Après avoir servi d’entrepôt de munitions pendant la Guerre froide puis d’installation temporaire pour l’armée allemande, les galeries ont été revendues à des investisseurs privés comme M. Jugl dans le sillage de la chute du mur de Berlin. L’homme d’affaires a indiqué à l’État régional être prêt à les lui céder, mais pour la somme de 8 millions d’euros, bien supérieure au 1,3 million déboursé à l’achat. Le Land, qui souhaite un « accès gratuit et pérenne au tunnel », tout comme les familles de déportés, négocie actuellement ce rachat en sollicitant l’aide financière de Berlin.
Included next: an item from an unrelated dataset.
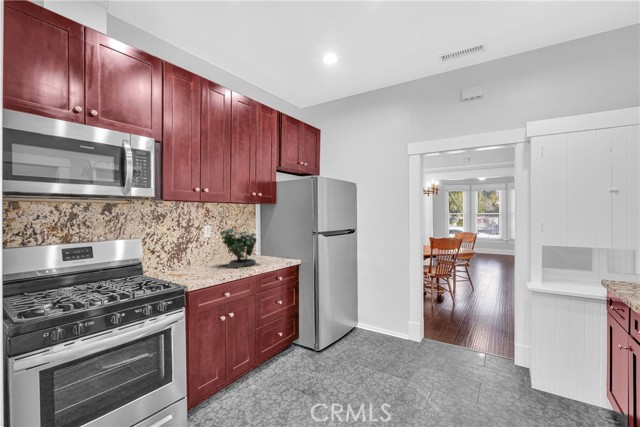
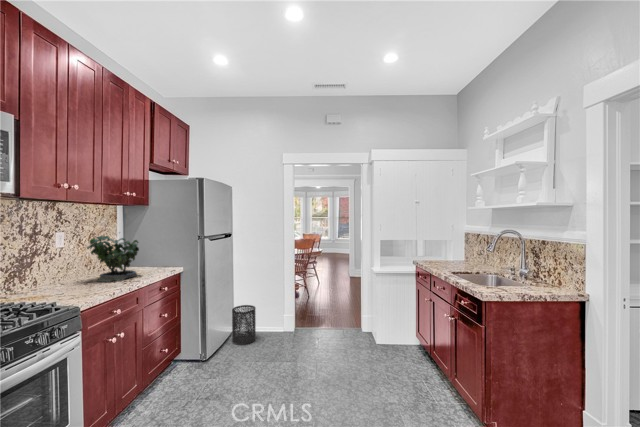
trash can: none [351,303,376,345] -> present [232,305,256,345]

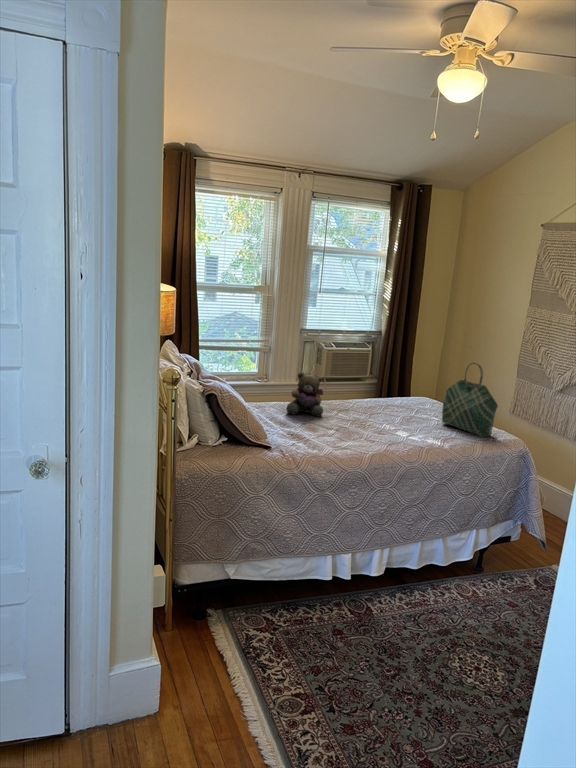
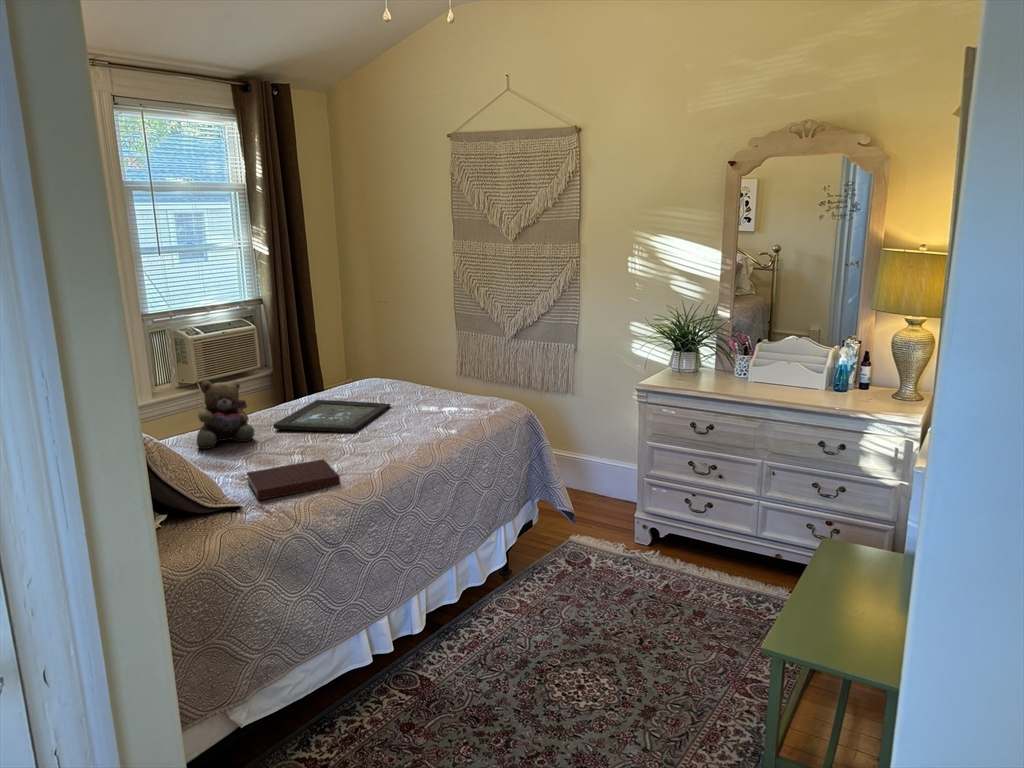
tote bag: present [442,363,498,437] -> none [411,319,487,411]
tray: none [338,403,425,428] -> present [273,400,390,433]
notebook: none [288,432,344,455] -> present [247,459,340,500]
Entre devoir de mémoire et appât du gain

Pour Jean-Louis Bertrand, fils de Louis, M. Jugl cherche surtout à « faire de l’argent » en faisant monter les enchères avec son projet tape-à-l’œil. Un avis partagé par de nombreux défenseurs de la mémoire qui plaident depuis des années pour l’aménagement d’un « anneau de mémoire » d’un kilomètre dans ces galeries chargées d’histoire. À l’heure où les derniers témoins de la barbarie nazie disparaissent, la question de la transmission se pose avec une acuité particulière. Entre impératif mémoriel et appât du gain, le devenir de ce site emblématique cristallise les tensions.